James looked at her. “But you can’t turn back, right?”

She nodded. “I think that maybe I’ll take the one that toughens my skin. I like the idea of being tougher.”

“What about the cat vision one?”

She shook her head. “I can only fit one, and we’ve already got candles.”

Bel copied what she’d done when she got improved lung capacity, following the strokes of the toughened integument ability with her mind as she carved them into the free capacity on the petals of her core. It covered ten of them, but she felt safer as the mana from her new ability suffused her skin and snakes.

Afterwards she stared at the rubble pile, waiting for something to happen.

“I guess she won’t be able to dig through that?” Bel lamented.

“No. Probably not.”

There was a long silence before James spoke again. “She’s probably fine.
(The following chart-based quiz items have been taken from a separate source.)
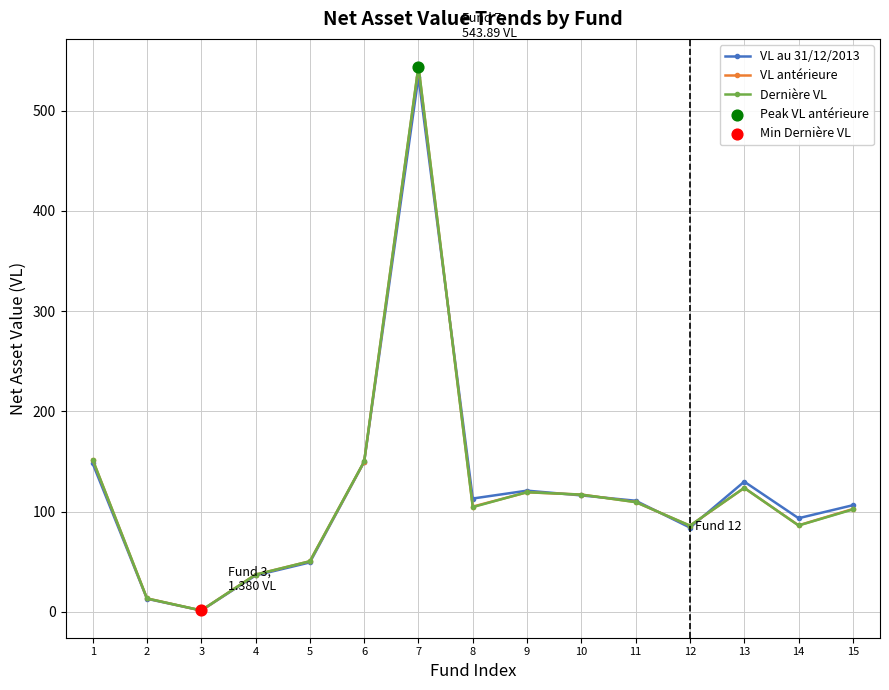

What is the total value across all series at 8?

322.6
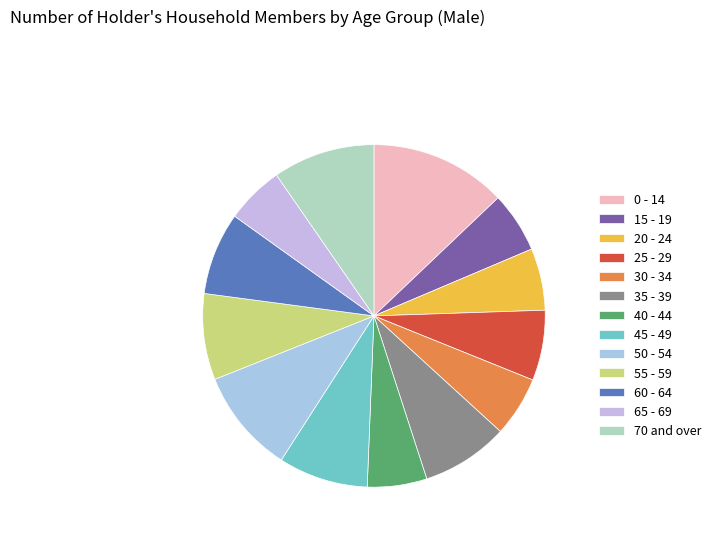

What is the change in value from 15 - 19 to 55 - 59?

+572.4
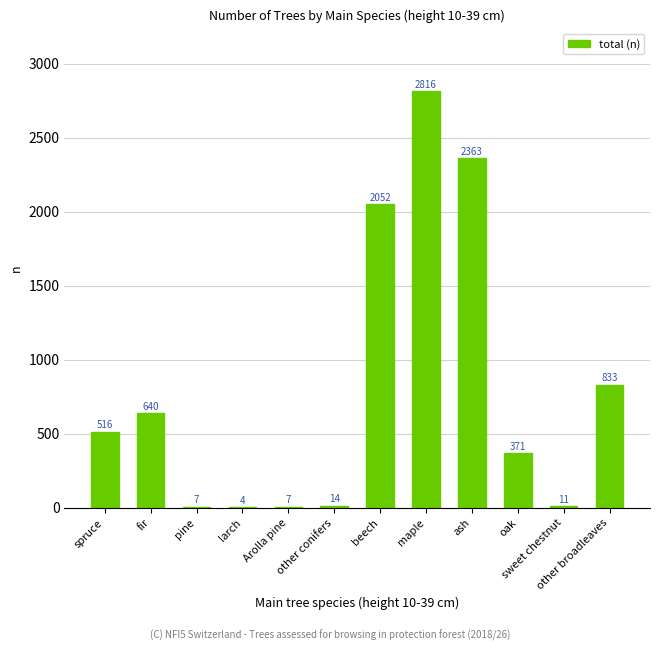

Reading left to right, what are all the values shown in this chart?

516	640	7	4	7	14	2052	2816	2363	371	11	833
You know that those goblins – those scrattes, they couldn’t have caught her. Maybe she’s looking for a different route to reach us.”

Bel ground a pebble into the dirt with the toe of her frayed sandals. “So should we wait?”

James looked at Bel’s previous discovery, the enormous shed skin. “Do you think that’s safe? This is a dead end, and there’s got to be enough stone there that it would take a day to move it.”

Bel tried to picture whatever creature had shed that skin. She instantly regretted it, as her mind supplied her with images of oversized serpents swallowing her whole. “I suppose having a direction to run would be better than being stuck here.”

Bel smacked herself in the forehead, sending her snakes darting about. “Ah, all of our food and water is with Beth. And we’ve got, what, five candles? Where’s my lantern?”

He gestured to a few scraps of smashed metal that may have once been her lantern. “We’re basically boned. Well, there’s only one direction to go, so I guess that we should just get to it?”

Bel shrugged. “I suppose.”

James nodded.

Bel took a deep breath to steady her nerves. “Well. Let’s get to it.”

They turned slowly and began picking their way through the small cavern.